--- Text excerpt ---
Two major components of the execution addressed by Red Fox are: i) the management of large data sets whose size exceeds available memory; ii) the efficient and effective compilation of relational queries operating over data partitions to make use of the throughput of GPUs. This paper describes our implementation of the latter. The system is evaluated on the full set of TPC-H benchmark queries executing on an NVIDIA GPU. The main contribution of this paper is a solution for effectively mapping full queries and query plans to GPUs and an implementation, demonstration, and evaluation of the solution. More specifically,

1. An extensible compilation and execution flow for executing queries expressed in declarative/query languages on processors implementing the bulk synchronous parallel execution model - specifically GPUs.

2. An engineering design that supports portability across multiple front-end languages and multiple back-end GPU architectures. This is achieved via two standardized interfaces.
   - Query Plan: A query plan format that decouples the language front-end from compiler optimization making it possible to integrate other language front-ends, e.g., SQL or NoSQL.
   - Kernel IR [12]: An intermediate representation (IR) of operators implemented on the GPU that forms an interface with which to integrate i) machine-specific optimizations and ii) different GPU language implementations for operators, e.g., CUDA or OpenCL (we currently support CUDA).
---
• **Exercise 1**:
Copy from the Red Fox excerpt the part that opens with the words containing "1. An extensible" and closes with "two standardized interfaces.".
• **Exercise 2**:
According to the Red Fox excerpt, which GPU language implementation for operators is currently supported?
• **Exercise 3**:
For each statement, answer yes or no based on the Red Fox excerpt, and quote the words that decide it.
(a) The system is evaluated on the full set of TPC-H benchmark queries.
(b) Portability across front-end languages and back-end GPU architectures is achieved through three standardized interfaces.
(c) The query plan format couples the language front-end to compiler optimization.
--- Data section ---
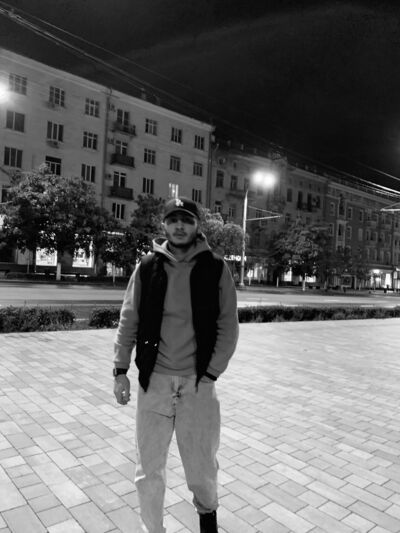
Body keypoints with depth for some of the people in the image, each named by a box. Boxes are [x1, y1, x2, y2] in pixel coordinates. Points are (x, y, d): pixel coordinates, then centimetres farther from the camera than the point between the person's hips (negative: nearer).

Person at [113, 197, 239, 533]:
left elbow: (228, 327, -3)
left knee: (202, 465, 15)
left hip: (197, 382, -1)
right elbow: (128, 322, 3)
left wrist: (211, 373, -8)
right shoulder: (147, 267, 1)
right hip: (153, 380, 1)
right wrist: (121, 370, -1)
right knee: (149, 469, 12)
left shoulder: (216, 269, -3)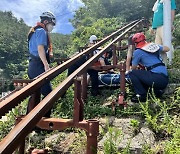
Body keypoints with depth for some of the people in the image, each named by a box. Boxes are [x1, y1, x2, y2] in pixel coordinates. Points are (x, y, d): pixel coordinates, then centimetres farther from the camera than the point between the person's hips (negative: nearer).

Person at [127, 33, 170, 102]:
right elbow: (167, 49, 30)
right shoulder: (153, 45, 14)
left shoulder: (138, 52, -2)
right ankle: (157, 90, 13)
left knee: (132, 73, -3)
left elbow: (133, 68, 8)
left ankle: (141, 95, -6)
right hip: (165, 79, 7)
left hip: (157, 78, -7)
---
• **Solution 1**:
1. An extensible compilation and execution flow for executing queries expressed in declarative/query languages on processors implementing the bulk synchronous parallel execution model - specifically GPUs.

2. An engineering design that supports portability across multiple front-end languages and multiple back-end GPU architectures. This is achieved via two standardized interfaces.

• **Solution 2**:
CUDA

• **Solution 3**:
(a) Yes: "The system is evaluated on the full set of TPC-H benchmark queries executing on an NVIDIA GPU."
(b) No: "This is achieved via two standardized interfaces."
(c) No: "A query plan format that decouples the language front-end from compiler optimization"